***** TEXT PASSAGE *****
# Deprofundis think fans of Schoenberg should visit Zemlinsky is teacher?



## deprofundis (Apr 25, 2014)

First of all i like Schoenberg but for a strange od reason Zemlinsky more inspiring to my ears, more early schoenberg.

Fan of Shoenberg would like Zemlinsky and now my theory Zemlinsky sometime remind me of Rimsky Kosakov a bit of Gliere in there, both were active during this era perhaps knew each others, so you might as check Gliere too and Zemlinsky as the fantasy sounding of a Rinsky Korsakov.

In other word Zemlinsky need more exposure is music fascinating for is era,, not as bold and daring as Schoenberg is pupil but strangely inventive and interresting colors set ,in the music.


----------



## millionrainbows (Jun 23, 2012)

Those are insightful observations, deprofundis. A good place to start with Zemlinsky is the string quartets. Zemlinsky is from that Viennese tradition, and is often paired with his contemporaries.
*****
• _TO DO_
• a. In the forum thread about Zemlinsky, where does millionrainbows suggest starting with his music?
• b. Write the next part of the forum thread about Zemlinsky, picking up right after its final sentence.
***** DATASET RECORDS *****
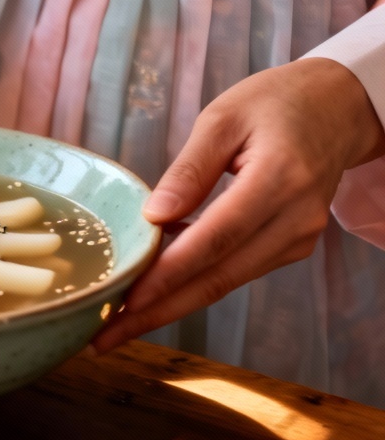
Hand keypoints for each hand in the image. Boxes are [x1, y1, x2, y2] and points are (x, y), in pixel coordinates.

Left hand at [92, 58, 384, 353]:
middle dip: (158, 310)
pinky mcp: (292, 245)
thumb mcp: (222, 118)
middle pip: (219, 277)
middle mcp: (295, 220)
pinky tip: (154, 283)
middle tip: (104, 336)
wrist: (336, 107)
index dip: (167, 275)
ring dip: (172, 302)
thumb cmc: (273, 103)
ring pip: (226, 282)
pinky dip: (195, 280)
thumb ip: (189, 169)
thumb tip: (154, 215)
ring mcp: (298, 238)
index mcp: (278, 180)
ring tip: (118, 318)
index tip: (124, 300)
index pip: (214, 240)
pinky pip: (237, 269)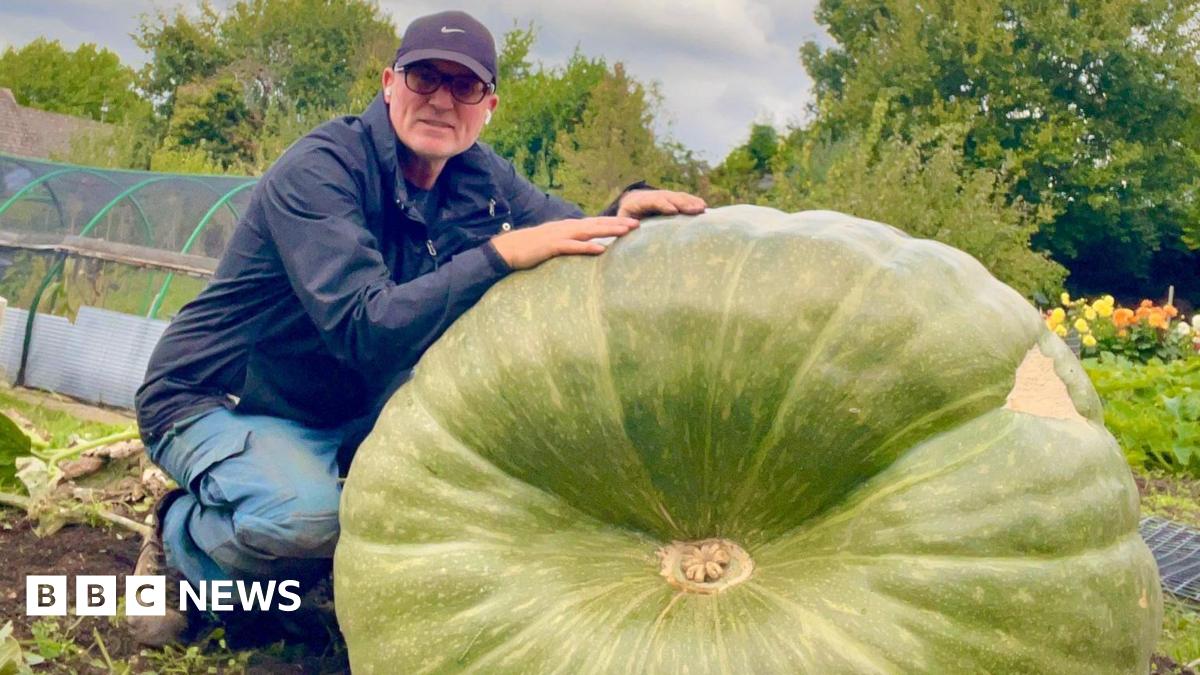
*****
• _ANSWERS TO THE EXERCISE_
• a. With the string quartets.

• b.
----------



## Manxfeeder (Oct 19, 2010)

Zemlinsky is great. I'm still amazed that someone as goofy looking as he was able to get Alma Mahler interested in him, at least for a time.


----------



## mbhaub (Dec 2, 2016)

I love Zemlinsky's music - anyone who likes Mahler, Korngold, Strauss and such should find much to enjoy. I've never figured out why his orchestral music isn't more popular. The operas are wonderful, too, and fortunately many of them are available on record. One of them, The Dwarf, is deeply touching. The Lyric Symphony should be played more - it's been recorded enough times that you'd think it was more popular. But I think Zemlinsky's time has come and gone and his music relegated to those of us who really care about classical; his music is all but unknown to the casual listener. By coincidence, I am currently putting together a suite from The Snowman by Korngold, orchestrated by Zemlinsky. His use of orchestral color is amazing.


----------



## Jacck (Dec 24, 2017)

Manxfeeder said:


> Zemlinsky is great. I'm still amazed that someone as goofy looking as he was able to get Alma Mahler interested in him, at least for a time.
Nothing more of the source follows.